__Task__.
Without the pictures, restate all of the data below word for word.

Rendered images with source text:

☆ ☆ ☆

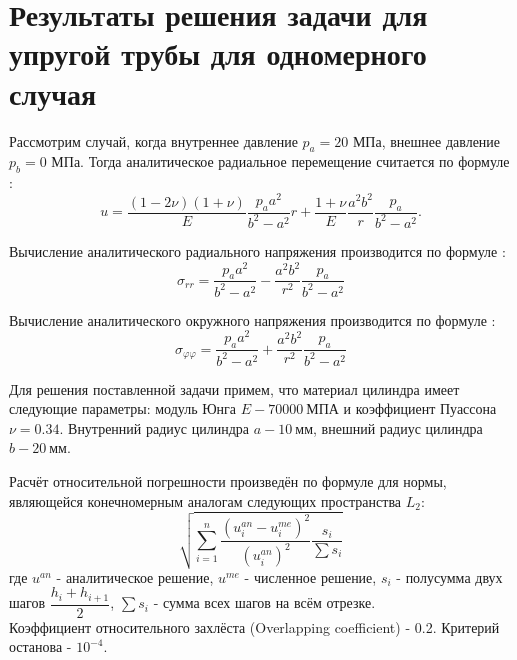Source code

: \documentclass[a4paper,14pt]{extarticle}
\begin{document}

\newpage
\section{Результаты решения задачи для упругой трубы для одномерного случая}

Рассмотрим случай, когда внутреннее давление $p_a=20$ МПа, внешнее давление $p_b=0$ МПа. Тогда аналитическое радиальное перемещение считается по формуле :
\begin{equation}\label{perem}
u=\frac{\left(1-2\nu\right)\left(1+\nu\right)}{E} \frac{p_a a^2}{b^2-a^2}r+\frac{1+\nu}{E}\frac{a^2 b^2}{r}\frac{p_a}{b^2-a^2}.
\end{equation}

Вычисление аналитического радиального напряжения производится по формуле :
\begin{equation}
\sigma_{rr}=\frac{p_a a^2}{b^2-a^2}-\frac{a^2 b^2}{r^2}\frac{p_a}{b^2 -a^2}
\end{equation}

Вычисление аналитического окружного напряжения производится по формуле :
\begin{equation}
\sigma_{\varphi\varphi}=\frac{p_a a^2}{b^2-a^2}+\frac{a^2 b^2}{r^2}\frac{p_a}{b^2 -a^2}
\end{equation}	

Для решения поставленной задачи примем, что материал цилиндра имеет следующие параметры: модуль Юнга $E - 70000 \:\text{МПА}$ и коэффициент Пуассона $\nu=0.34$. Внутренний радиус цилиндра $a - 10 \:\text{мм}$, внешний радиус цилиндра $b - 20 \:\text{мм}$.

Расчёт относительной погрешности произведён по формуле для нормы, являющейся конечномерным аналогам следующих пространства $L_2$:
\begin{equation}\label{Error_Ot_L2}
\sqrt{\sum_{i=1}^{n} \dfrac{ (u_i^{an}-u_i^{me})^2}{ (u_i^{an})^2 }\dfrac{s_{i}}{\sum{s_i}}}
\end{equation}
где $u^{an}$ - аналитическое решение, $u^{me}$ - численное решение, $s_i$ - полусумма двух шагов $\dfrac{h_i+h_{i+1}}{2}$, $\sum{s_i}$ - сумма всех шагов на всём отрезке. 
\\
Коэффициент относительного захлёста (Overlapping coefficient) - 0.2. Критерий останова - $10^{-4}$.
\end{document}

☆ ☆ ☆

__Response area__.
Source code

: \documentclass[a4paper,14pt]{extarticle}
\begin{document}

\newpage
\section{Результаты решения задачи для упругой трубы для одномерного случая}

Рассмотрим случай, когда внутреннее давление $p_a=20$ МПа, внешнее давление $p_b=0$ МПа. Тогда аналитическое радиальное перемещение считается по формуле :
\begin{equation}\label{perem}
u=\frac{\left(1-2\nu\right)\left(1+\nu\right)}{E} \frac{p_a a^2}{b^2-a^2}r+\frac{1+\nu}{E}\frac{a^2 b^2}{r}\frac{p_a}{b^2-a^2}.
\end{equation}

Вычисление аналитического радиального напряжения производится по формуле :
\begin{equation}
\sigma_{rr}=\frac{p_a a^2}{b^2-a^2}-\frac{a^2 b^2}{r^2}\frac{p_a}{b^2 -a^2}
\end{equation}

Вычисление аналитического окружного напряжения производится по формуле :
\begin{equation}
\sigma_{\varphi\varphi}=\frac{p_a a^2}{b^2-a^2}+\frac{a^2 b^2}{r^2}\frac{p_a}{b^2 -a^2}
\end{equation}	

Для решения поставленной задачи примем, что материал цилиндра имеет следующие параметры: модуль Юнга $E - 70000 \:\text{МПА}$ и коэффициент Пуассона $\nu=0.34$. Внутренний радиус цилиндра $a - 10 \:\text{мм}$, внешний радиус цилиндра $b - 20 \:\text{мм}$.

Расчёт относительной погрешности произведён по формуле для нормы, являющейся конечномерным аналогам следующих пространства $L_2$:
\begin{equation}\label{Error_Ot_L2}
\sqrt{\sum_{i=1}^{n} \dfrac{ (u_i^{an}-u_i^{me})^2}{ (u_i^{an})^2 }\dfrac{s_{i}}{\sum{s_i}}}
\end{equation}
где $u^{an}$ - аналитическое решение, $u^{me}$ - численное решение, $s_i$ - полусумма двух шагов $\dfrac{h_i+h_{i+1}}{2}$, $\sum{s_i}$ - сумма всех шагов на всём отрезке. 
\\
Коэффициент относительного захлёста (Overlapping coefficient) - 0.2. Критерий останова - $10^{-4}$.
\end{document}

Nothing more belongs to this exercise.